If that wasn’t enough, it then puts you in a system where people blow out your candle and then ask you to get better, or it takes your candle away and then asks ‘where is your light?’ You won’t find a better example of catch 22 than in psychiatry.

I came across the idea of recovery before I came across the model, and it didn’t need to fit the model because it was truly personal, it was deep, meaningful understanding that I had the power to change things for the better.

I had hope before the recovery model, it can’t claim it as its own, it shouldn’t steal my thunder or my accomplishment, the system had nothing to do with it, and in fact has made my journey harder not easier.

There are lots to say about the Recovery Model, but it misses the point in so many places. For example, work is seen as a goal in recovery, but the model does nothing to look at stigma and discrimination in the workplace, or trying to change that. Is the world or workplace going to welcome with open arms someone who says hello, my name is Dolly and I have got schizophrenia?

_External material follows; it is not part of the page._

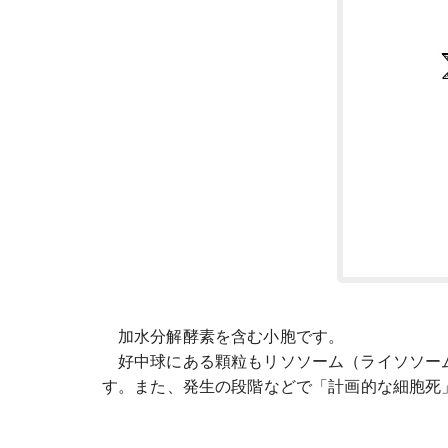
加水分解酵素を含む小胞です。
好中球にある顆粒もリソソーム（ライソソーム）
す。また、発生の段階などで「計画的な細胞死」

The fear around mental health is still there, and the recovery model has done near to nothing to tackle that.  The problem with the recovery model is that it puts all the responsibility on the service user and none onto society. YOU can change your life, but can you change how people respond to you?

Is recovery about being well enough to be thrown into the world of sharks? I can see how some people don’t want to ‘recover’ because they are suspicious of rejoining the world that hurt them or made them have a breakdown in the first place.  Where is the recovery model for the society of sharks?

So is recovery the right word? Depends if it has power and meaning for you.

It doesn’t for me, finding the dollyness of dolly is not a medical phenomena, it is an emotional and spiritual one, it is a human one, and humans were discovering and healing themselves long before psychiatry came along.’